## [Work required]
Using the entries that follow, collect the lines where the word "магия" appears.

====

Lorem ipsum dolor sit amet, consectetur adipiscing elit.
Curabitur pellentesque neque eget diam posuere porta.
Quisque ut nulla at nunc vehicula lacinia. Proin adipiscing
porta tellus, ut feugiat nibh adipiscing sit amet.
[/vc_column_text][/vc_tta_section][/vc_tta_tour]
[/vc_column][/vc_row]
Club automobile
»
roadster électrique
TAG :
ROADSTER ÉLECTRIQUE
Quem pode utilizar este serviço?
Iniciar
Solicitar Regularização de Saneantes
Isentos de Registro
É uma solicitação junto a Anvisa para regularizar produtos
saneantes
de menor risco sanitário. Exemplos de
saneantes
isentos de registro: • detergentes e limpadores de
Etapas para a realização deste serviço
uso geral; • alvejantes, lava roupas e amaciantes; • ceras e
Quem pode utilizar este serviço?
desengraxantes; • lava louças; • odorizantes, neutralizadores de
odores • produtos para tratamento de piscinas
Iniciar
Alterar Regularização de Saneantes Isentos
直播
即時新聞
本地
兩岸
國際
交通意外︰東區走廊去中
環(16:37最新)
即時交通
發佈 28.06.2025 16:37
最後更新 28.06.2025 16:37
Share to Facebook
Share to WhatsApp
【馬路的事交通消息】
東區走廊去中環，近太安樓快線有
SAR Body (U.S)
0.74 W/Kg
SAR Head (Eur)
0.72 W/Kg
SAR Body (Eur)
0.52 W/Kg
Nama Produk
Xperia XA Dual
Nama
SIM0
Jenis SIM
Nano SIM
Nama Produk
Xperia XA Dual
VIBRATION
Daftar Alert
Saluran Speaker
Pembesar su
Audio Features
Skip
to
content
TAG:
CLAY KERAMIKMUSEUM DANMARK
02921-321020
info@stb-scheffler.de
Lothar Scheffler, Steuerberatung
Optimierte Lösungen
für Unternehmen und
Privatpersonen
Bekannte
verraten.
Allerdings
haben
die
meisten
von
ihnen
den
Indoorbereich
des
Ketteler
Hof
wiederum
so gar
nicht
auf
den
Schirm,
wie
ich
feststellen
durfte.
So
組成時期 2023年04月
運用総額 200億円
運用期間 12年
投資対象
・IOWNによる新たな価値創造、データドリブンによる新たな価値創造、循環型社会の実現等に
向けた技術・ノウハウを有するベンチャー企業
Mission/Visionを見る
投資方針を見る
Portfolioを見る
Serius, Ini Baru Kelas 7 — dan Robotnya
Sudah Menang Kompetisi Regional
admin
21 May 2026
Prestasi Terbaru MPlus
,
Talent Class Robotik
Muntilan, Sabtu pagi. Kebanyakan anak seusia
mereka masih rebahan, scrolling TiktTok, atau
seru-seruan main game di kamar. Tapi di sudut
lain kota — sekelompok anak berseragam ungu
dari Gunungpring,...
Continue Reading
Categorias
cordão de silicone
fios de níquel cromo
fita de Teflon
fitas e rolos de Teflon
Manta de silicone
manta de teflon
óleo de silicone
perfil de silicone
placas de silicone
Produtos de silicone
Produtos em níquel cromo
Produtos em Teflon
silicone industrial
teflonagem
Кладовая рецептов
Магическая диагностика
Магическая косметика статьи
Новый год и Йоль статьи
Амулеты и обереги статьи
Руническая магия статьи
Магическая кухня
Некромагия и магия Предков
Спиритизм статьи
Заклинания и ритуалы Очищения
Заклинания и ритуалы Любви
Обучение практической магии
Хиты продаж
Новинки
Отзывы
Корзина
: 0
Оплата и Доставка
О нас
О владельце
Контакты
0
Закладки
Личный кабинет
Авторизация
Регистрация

====

## [Result of the task]
Руническая магия статьи
Некромагия и магия Предков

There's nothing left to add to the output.